Published: 2025-04-01

Link: http://arxiv.org/pdf/2504.00999

1. 📘 Topic and Domain: A unified framework called MergeVQ for both visual generation and representation learning, combining token merging techniques with vector quantization in computer vision.

2. 💡 Previous Research and New Ideas: Based on Vector Quantization (VQ) and Masked Image Modeling (MIM) research, proposes new ideas of disentangled token merging and quantization to bridge the gap between generation and representation learning tasks.

3. ❓ Problem: Addresses the trade-off between generation quality and representation learning capabilities in shared latent space, while improving efficiency in both tasks.

4. 🛠️ Methods: Uses token merging with Look-up Free Quantization (LFQ) for compression, introduces Source Recovery for preserving spatial information, and employs MergeAR with KV Cache compression for efficient generation.

5. 📊 Results and Evaluation: Achieves competitive performance in both representation learning (79.8% linear probe accuracy) and image generation (gFID of 2.24) on ImageNet-1K, while maintaining favorable token efficiency and inference speed.

Paper 2

DreamActor-M1: Holistic, Expressive and Robust Human Image Animation with Hybrid Guidance

Published: 2025-04-02

Link: http://arxiv.org/pdf/2504.01724

1. 📘 Topic and Domain: Human image animation using diffusion transformers for generating realistic videos from single images, within the computer vision and deep learning domain.

2. 💡 Previous Research and New Ideas: Based on previous GAN and diffusion-based animation methods, proposing new hybrid guidance combining implicit facial representations, 3D head spheres, and body skeletons along with complementary appearance guidance.

3. ❓ Problem: Addressing limitations in fine-grained holistic controllability, multi-scale adaptability, and long-term temporal coherence in human image animation.

4. 🛠️ Methods: Uses a DiT-based framework with hybrid motion guidance, progressive training strategy, and complementary appearance guidance through multi-reference protocols and bone length adjustment.

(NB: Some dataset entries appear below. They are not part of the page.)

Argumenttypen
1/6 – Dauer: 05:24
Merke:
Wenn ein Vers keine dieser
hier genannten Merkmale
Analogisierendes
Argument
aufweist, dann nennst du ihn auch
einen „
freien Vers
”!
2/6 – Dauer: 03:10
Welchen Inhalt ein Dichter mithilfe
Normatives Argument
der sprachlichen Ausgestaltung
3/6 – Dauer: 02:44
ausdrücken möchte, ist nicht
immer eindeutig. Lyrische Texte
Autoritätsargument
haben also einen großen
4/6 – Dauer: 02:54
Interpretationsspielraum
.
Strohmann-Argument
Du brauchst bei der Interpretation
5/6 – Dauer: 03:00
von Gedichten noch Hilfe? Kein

5. 📊 Results and Evaluation: Outperforms state-of-the-art methods across metrics (FID, SSIM, PSNR, LPIPS, FVD), demonstrating better fine-grained motions, identity preservation, temporal consistency and high fidelity in both portrait and full-body animations.

Paper 3

Improved Visual-Spatial Reasoning via R1-Zero-Like Training

Published: 2025-04-01

Link: http://arxiv.org/pdf/2504.00883

1. 📘 Topic and Domain: Improving visual-spatial reasoning capabilities in multimodal large language models (MLLMs), specifically focusing on video-based visual intelligence.

2. 💡 Previous Research and New Ideas: Based on DeepSeek-R1-Zero's training approach, introduces the application of GRPO (Group Relative Policy Optimization) training specifically for visual-spatial reasoning tasks, with a newly created VSI-100k dataset.

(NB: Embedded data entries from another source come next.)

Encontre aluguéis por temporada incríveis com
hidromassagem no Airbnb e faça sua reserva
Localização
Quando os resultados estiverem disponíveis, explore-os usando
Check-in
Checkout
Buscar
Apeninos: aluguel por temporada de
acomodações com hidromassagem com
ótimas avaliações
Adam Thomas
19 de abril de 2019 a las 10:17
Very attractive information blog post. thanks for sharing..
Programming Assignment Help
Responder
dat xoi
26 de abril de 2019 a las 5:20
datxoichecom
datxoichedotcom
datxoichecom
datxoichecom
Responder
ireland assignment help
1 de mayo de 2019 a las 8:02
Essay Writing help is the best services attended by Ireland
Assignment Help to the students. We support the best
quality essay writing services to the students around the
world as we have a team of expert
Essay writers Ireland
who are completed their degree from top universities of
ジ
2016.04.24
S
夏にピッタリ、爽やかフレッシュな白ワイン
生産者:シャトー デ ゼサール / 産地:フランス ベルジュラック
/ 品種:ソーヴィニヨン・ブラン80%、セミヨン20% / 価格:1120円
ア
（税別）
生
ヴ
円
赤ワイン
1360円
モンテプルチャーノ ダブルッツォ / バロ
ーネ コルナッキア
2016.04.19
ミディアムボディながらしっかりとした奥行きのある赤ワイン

3. ❓ Problem: Small to medium-sized MLLMs' inability to perform effective visual-spatial reasoning, even with Chain of Thought (CoT) prompting.

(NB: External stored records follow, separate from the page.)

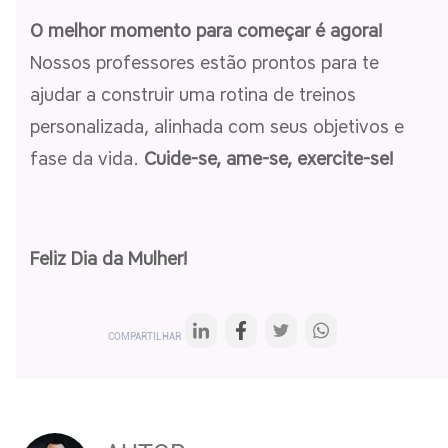
O melhor momento para começar é agora!
Nossos professores estão prontos para te
ajudar a construir uma rotina de treinos
personalizada, alinhada com seus objetivos e
fase da vida.
Cuide-se, ame-se, exercite-se!
Feliz Dia da Mulher!
COMPARTILHAR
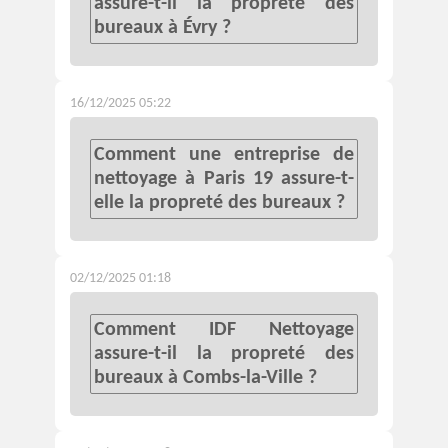
assure-t-il la propreté des
bureaux à Évry ?
16/12/2025 05:22
Comment une entreprise de
nettoyage à Paris 19 assure-t-
elle la propreté des bureaux ?
02/12/2025 01:18
Comment IDF Nettoyage
assure-t-il la propreté des
bureaux à Combs-la-Ville ?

4. 🛠️ Methods: Implemented GRPO training using a custom VSI-100k dataset (created from ScanNet), with format and accuracy rewards, and compared performance using different prompting strategies (think-mode, observe-mode, and vanilla-mode).

5. 📊 Results and Evaluation: The vsGRPO-2B model outperformed the base model by 12.1% and surpassed GPT-4o, while vsGRPO-7B achieved performance comparable to LLaVA-NeXT-Video-72B, demonstrating superior results compared to supervised fine-tuning and direct preference optimization approaches.